Prenons mon étude de cas, par exemple. Le fait de soupçonner le rôle des Reins dans son état de santé (même si le Hara ne l’indique pas au premier chef) m’a amené à compléter mon travail par une intervention sur certains tsubos reconnus pour soutenir l’énergie des Reins. Ce faisant, j’ai diminué le nombre de rencontres nécessaires pour traiter mon client, puisque je me suis occupé à la fois des branches et des racines de son mal. Je sais que ce type de discours peut sembler mercantile, mais je vous invite à réfléchir à ceci : si votre pratique du shiatsu n’est pas appréciée et que vos clients finissent par se tourner vers d’autres professionnels pour obtenir des résultats plus rapides, non seulement vous ne prendrez jamais d’expérience, mais votre pratique en souffrira à long terme. Vivre du shiatsu demande de tenir compte du fait que les gens sont pressés et exigeants. J’ai entendu dire qu’au Japon il est fréquent que les gens reçoivent deux ou trois séances de shiatsu par semaine. Dans ce contexte, on peut envisager de recourir uniquement à la lecture Kyo/Jitsu. Ce n’est malheureusement pas notre réalité! Dans le cadre de rencontres hebdomadaires, l’intégration des modèles de déséquilibre de la MTC est un ajout avantageux qui mérite d’être considéré.

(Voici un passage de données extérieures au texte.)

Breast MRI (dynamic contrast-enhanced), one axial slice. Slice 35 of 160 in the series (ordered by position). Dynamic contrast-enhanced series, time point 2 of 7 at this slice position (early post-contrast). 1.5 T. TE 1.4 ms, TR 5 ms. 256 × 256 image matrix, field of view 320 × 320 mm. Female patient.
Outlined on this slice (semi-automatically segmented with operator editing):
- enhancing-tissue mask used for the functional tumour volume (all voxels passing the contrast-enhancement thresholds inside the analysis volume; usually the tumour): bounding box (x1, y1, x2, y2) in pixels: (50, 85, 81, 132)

Un article fort intéressant !
Je suis débutant dans ma pratique du shiatsu et les différents outils que m’offre la MTC ne me sont pas toujours faciles à décoder. Mais je trouve qu’elle est indispensable pour la compréhension de notre pratique.

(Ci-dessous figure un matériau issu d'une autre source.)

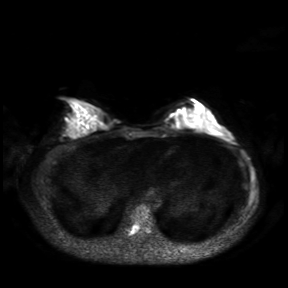
Breast MRI, one axial slice. Position 13 of 30 along the scan axis. Diffusion-weighted series; image 2 of 4 stored at this slice position (different b-values; order by instance number). 3 T. 288 × 288 image matrix, field of view 360 × 360 mm. Female patient.
Outlined on this slice (outlined manually by an expert reader):
- tumour on diffusion-weighted imaging: bounding box <168,110,178,117> (left, top, right, bottom; pixels)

Bonjour David, je suis également de votre avis, l’intégration des bases de la MTC est un plus à notre pratique du shiatsu. Bonne continuité et merci de votre commentaire.
Comme David, je suis sur ma 1ere année de pratique.
Sur cette année et mon expérience est très petite, je peux partager mon mode d’intervention.
Je sens souvent cette différence entre les symptômes du patient et le diagnostic du hara. J’éprouve ainsi depuis quelques mois, la nécessitée d’explorer le Shiatsu et aussi la MTC.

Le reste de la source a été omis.